Measure the supply voltage to the output tubes.

Subtract Vk from Va to have the voltage across the tubes.

Multiply Vak x Ik to find the total power dissipated by the two tubes. Half of this is for one tube - hopefully! - and should be equal-to or less-than the plate dissipation rating for the specific tube.

So, as an example. The target plate voltage for this amp would be 388V based on the 270FX specs. We are using 6L6GCs rated at 30W each. As a first approximation, we simply divide 30W / 388Va = 77mA. Since both tubes share Rk, the current through Rk is 2 x 77mA = 154mA. This current through 250R generates just over 38V. This is what we consider the maximum voltage to see across Rk.

Many will quibble that the actual dissipation will now be less than 30W per tube as the whole Va is not across the tube. That is try, but we need an easy to derive maximum. The other point is that we do not need the tubes fully to their limit to achieve full audio power as Rk is bypassed by Ck.

For the second approximation we subtract Vk from Va and have about 349V across the tubes. 30W at that voltage allows there to be 86mA per tube, but that pushes Vk up to 43V. You can see that we are chasing our tail here as the tube does its own thing finding a happy place to settle, which we cannot predict accurately.

Before we turn the power on with the tubes in place, we connect the voltmeter across Rk to see that voltage rise and where it settle.


Always use the Power Limiting Safety Socket with a low-wattage bulb for the first power-up. Check around to make sure there is voltage where it should be and that it is the correct polarity. This is especially important in fixed-biased amps where you want to make sure there is negative voltage right at the tube socket. This verifies the entire grid path and bias supply. In a fixed-biased amp, sweep the bias pots to see that there is voltage variation, then set them to the most negative voltage.

Portaflex is cathode-biased, so the voltage at pins 1,2,3 will show as zero with no power tubes.

Follow the procedure above to safely track the output stage idle condition.
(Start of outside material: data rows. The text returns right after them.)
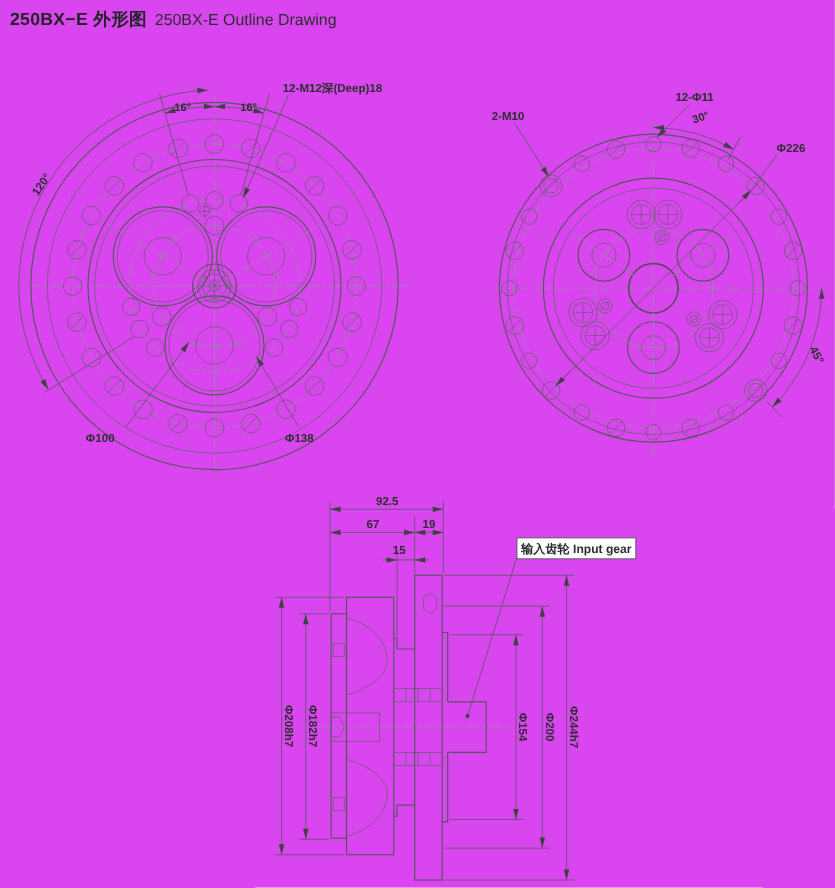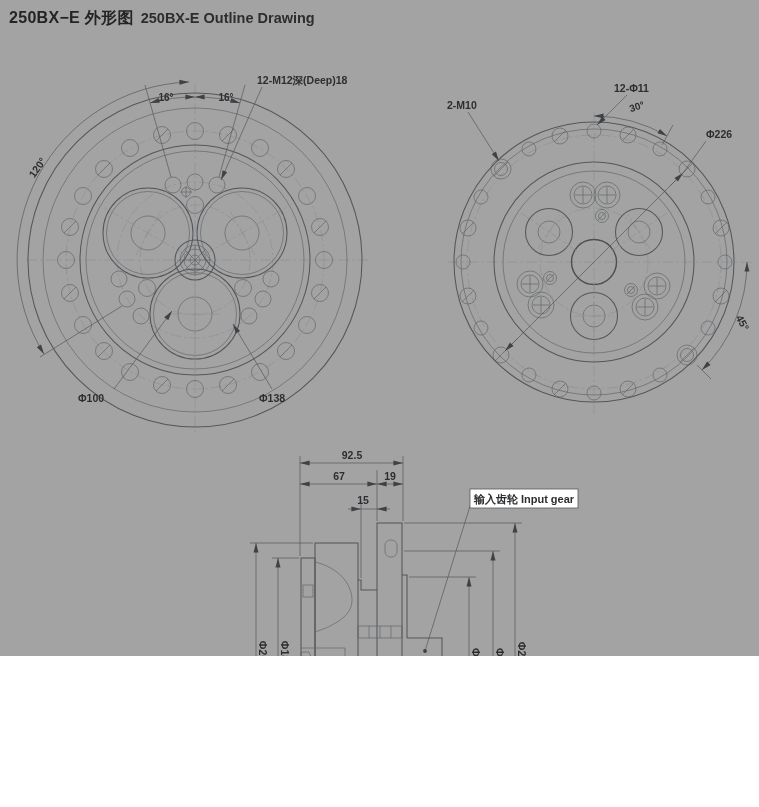"250BX−E 外形图" .canvas { background: #a3a3a3 -> #d946ef; height: 656px -> 807px }
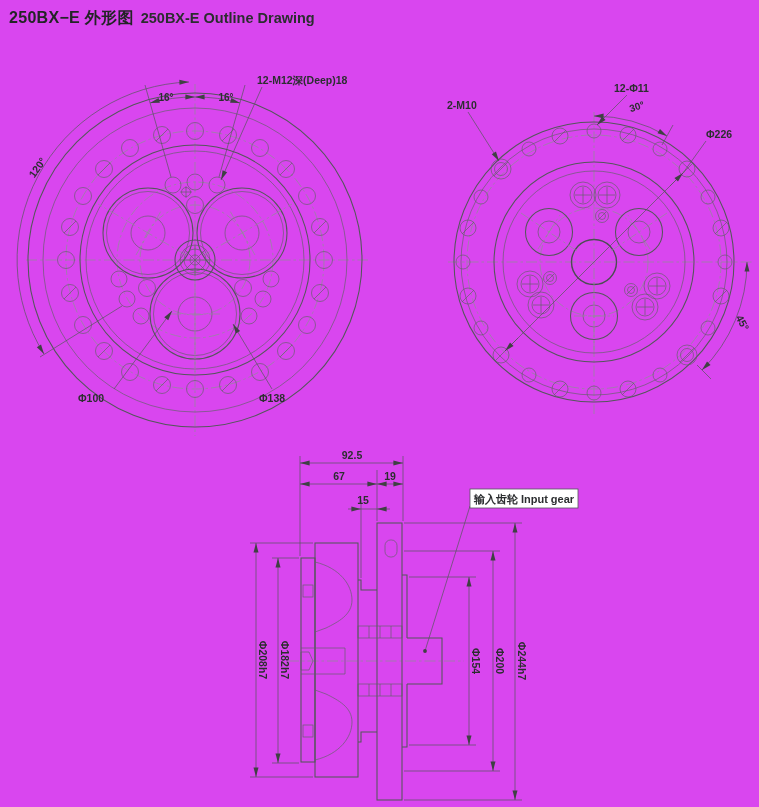"250BX-E Outline Drawing" .title-en { font-weight: 700 -> 400 }
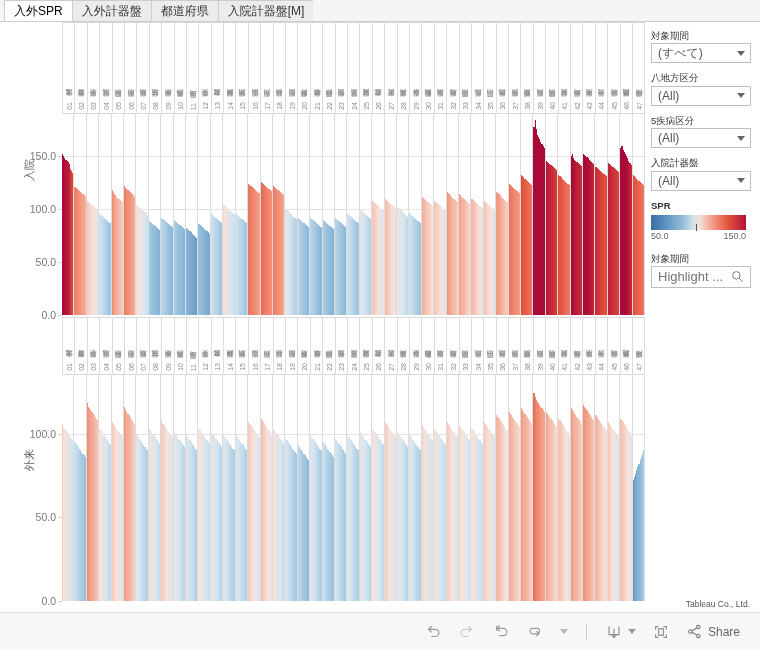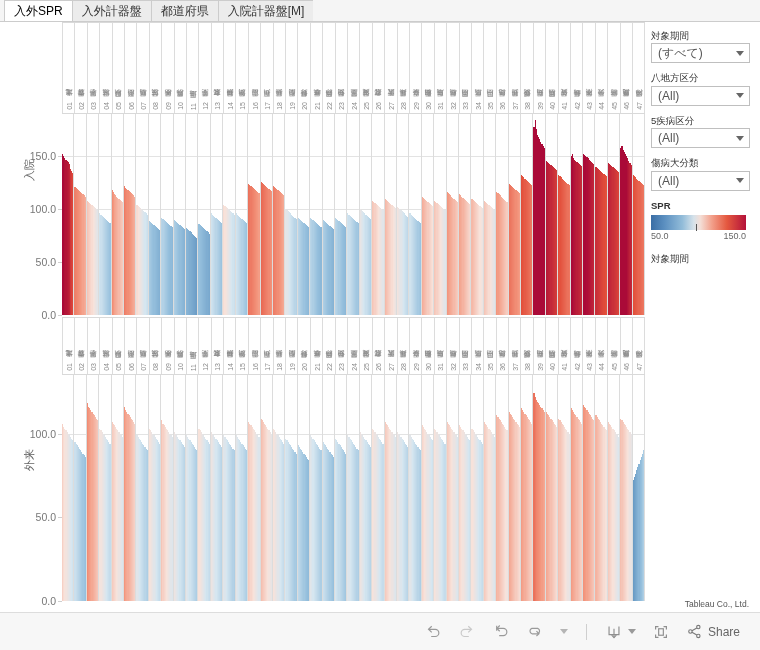"傷病大分類" div.flabel { text: 傷病大分類 -> 入院計器盤 }
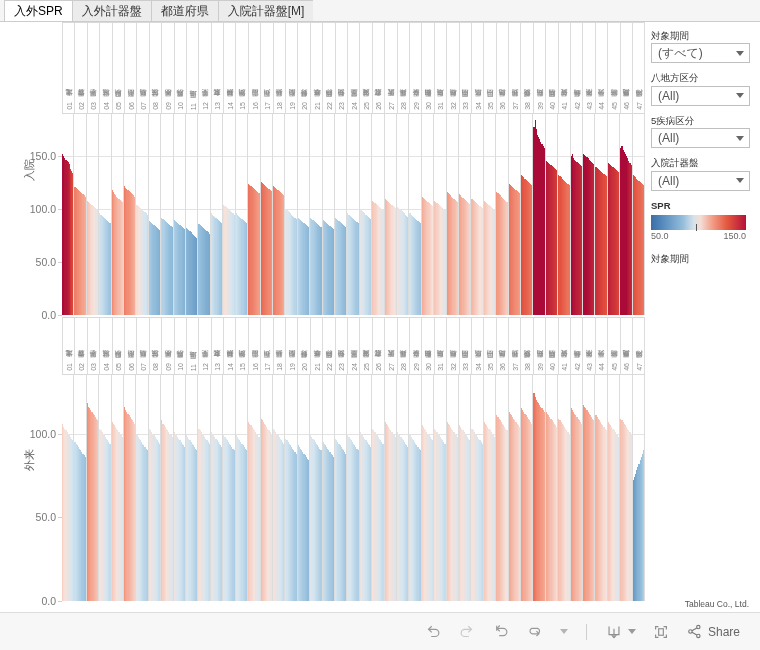"Highlight ..." div.hlbox { html: none -> <div> <span>Highlight ...</span> <svg> <circle></circle> <line></line> </svg> </div> }
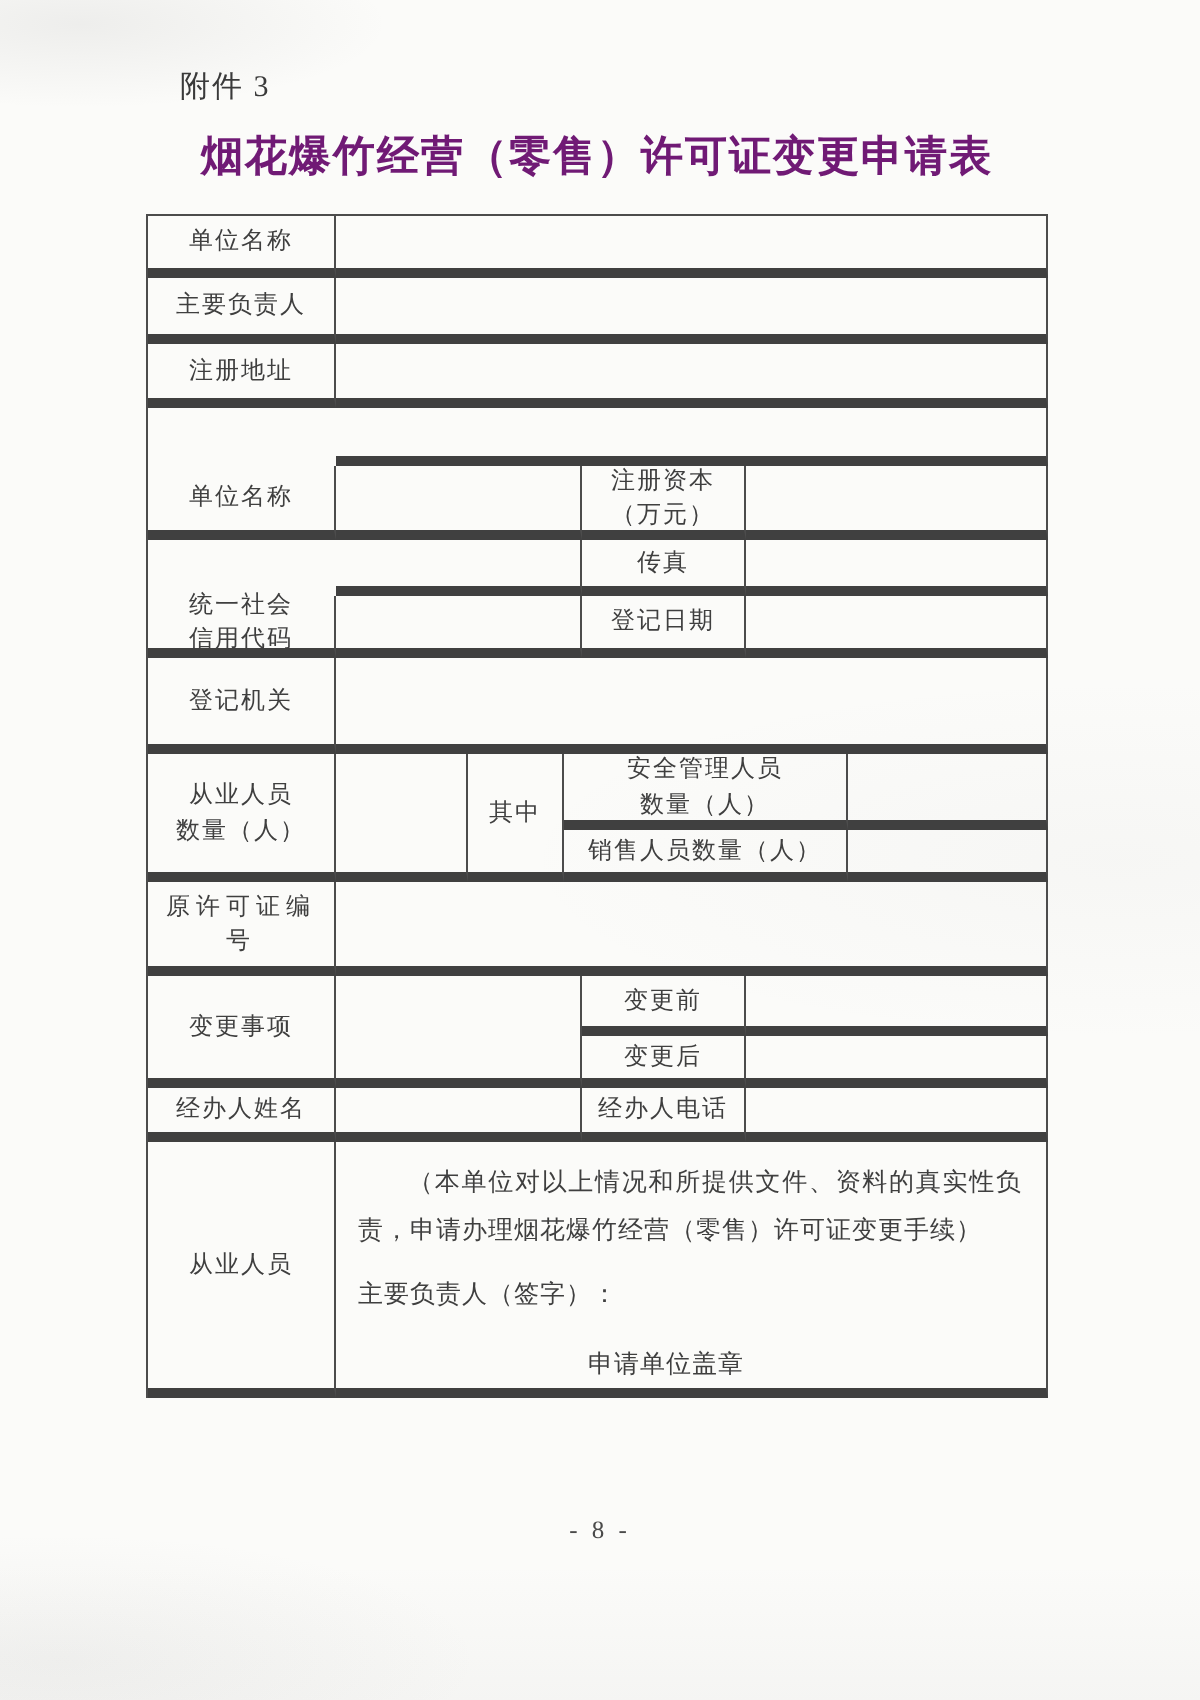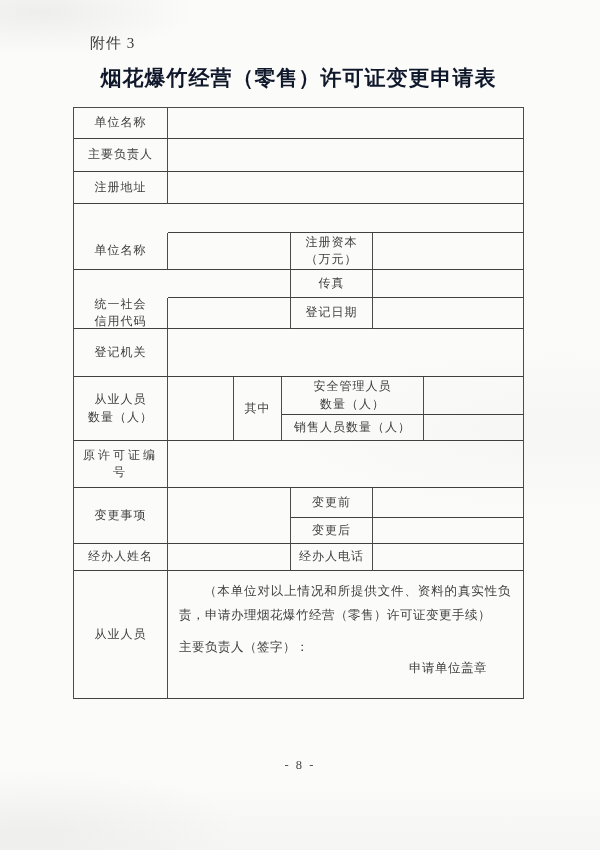"烟花爆竹经营（零售）许可证变更申请表" .doc-title { color: #0f172a -> #701a75 }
Regarding the gain of the amp. The preamp is fairly typical but is actually a bit on the low side compared to a Fender preamp. The main difference is that the Fender has the Level control between the gain stages and Portaflex has it after the second stage. This change makes the two stages look like one in a sense, and lets / forces the player to use the instrument volume control to tap into preamp compression and then set the power amp to play clean or to go further into compression. Backing off on the instrument volume lets the preamp operate cleanly.

Many players forget that that knob on their guitar or bass has other settings Big Grin

The real difference in the Portaflex is that the power amp runs at a gain of 46 or so, where a Fender PA is usually 9 and a Marshall is 20. The PA gain in Portaflex is set by the 10k series-R from the speaker jack and the 220R shunt to ground, which is part of Rk for the PA input stage. To reduce PA gain, you can reduce the 10k or increase the 220, although changing the latter will impact the symmetry of drive to the output stage. Reducing the 10k will tighten the sound, which you should try, but do not go too low on this value or the amp will have a bit of a constipated tone like a Fender PA.

An alternative is to add a resistor to ground where the channels mix at the PA input.

Another easy (but expensive these days) way to reduce the amp's gain is to swap in a lower-mu tube Were these 9-pins, we could go from 12AX7 to a T to a Y to a U for ever-reducing gains. With octatls, there are fewer choices, so it is easier to make circuit value changes or mods to get where your requirement decides.

Have fun
Hi all,

Thanks for this fantstic explanation!
It is.. well, explaining so much!
From the volume knob to the gain of the PA, and how to avoid constipation!